Las fotos contrastantes de Francisco y Cristina Kirchner, y de Francisco con Mauricio Macri, servirán con el tiempo de reliquias ilustrativas del enfriamiento que en distintos momentos afectó su trato con franjas refractarias al peronismo de la sociedad argentina. Otros aportarán, entre las razones conflictivas, su descalificación de la noción del mérito para el ascenso social o la simpatía desconcertante que expresó por usurpadores de la propiedad privada de una reconocida familia entrerriana. Su último llamado, ya en agonía, contra el liberalismo y las desregulaciones estatales confirmó la naturaleza del proselitismo pastoral asumido.
Francisco llenó con su carisma la Plaza de San Pedro en las concentraciones de los miércoles y en la celebración del Ángelus dominical. No pudo, en cambio, revertir la tendencia descendente de fieles activos del catolicismo en medio del creciente secularismo que afecta por igual a los credos tradicionales.
Un alto número de los cardenales electores que determinarán la sucesión del primer pontífice americano estará formado por príncipes de la Iglesia designados como tales en estos 12 años.

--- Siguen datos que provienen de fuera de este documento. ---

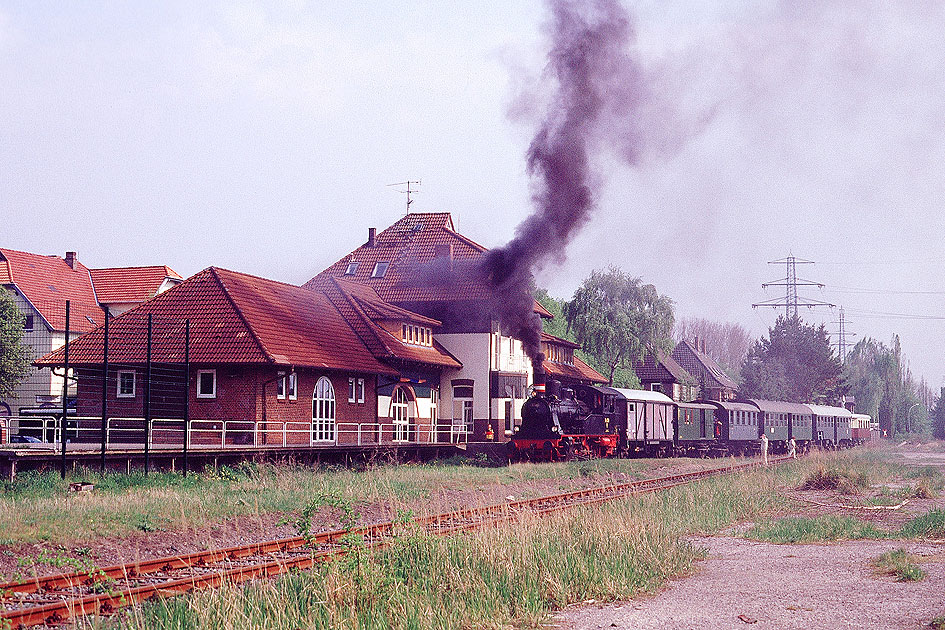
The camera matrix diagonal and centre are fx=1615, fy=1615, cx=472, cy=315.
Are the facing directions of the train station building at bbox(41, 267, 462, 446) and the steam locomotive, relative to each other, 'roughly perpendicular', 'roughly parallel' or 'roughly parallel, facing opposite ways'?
roughly perpendicular

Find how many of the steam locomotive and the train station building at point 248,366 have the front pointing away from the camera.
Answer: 0

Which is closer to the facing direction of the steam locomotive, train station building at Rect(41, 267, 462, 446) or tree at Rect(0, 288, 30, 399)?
the train station building

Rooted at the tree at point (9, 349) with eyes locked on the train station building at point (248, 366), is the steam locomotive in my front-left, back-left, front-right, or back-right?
front-left

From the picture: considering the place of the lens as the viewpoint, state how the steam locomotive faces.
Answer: facing the viewer and to the left of the viewer
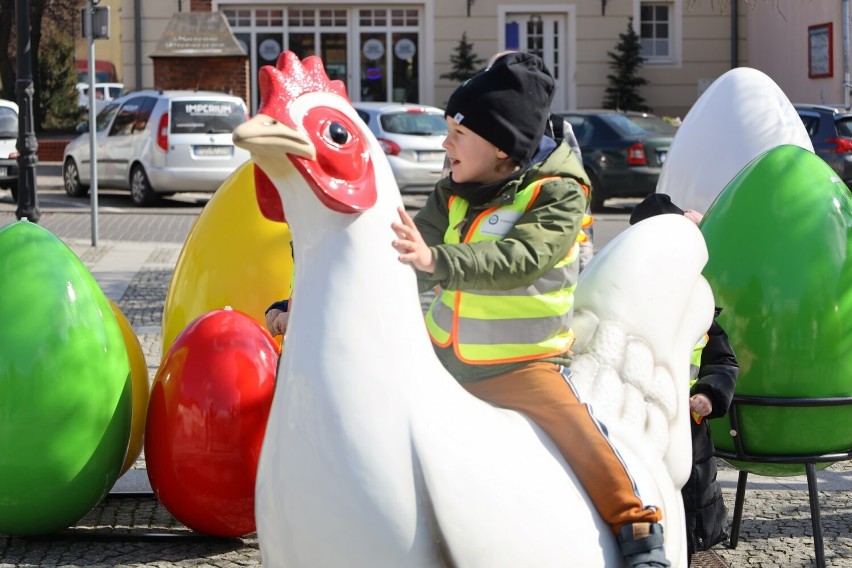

Hoy, es ese un dato crucial por tener en cuenta, sin olvido de que la desaparición de un jefe de fuerte personalidad condicionará el escenario preexistente. A ese condicionamiento habrá de sumarse la forma en que el próximo cónclave evalúe los replanteamientos tan acelerados como sorprendentes que están produciéndose en la política internacional, a los que la Iglesia nunca ha sido ajena.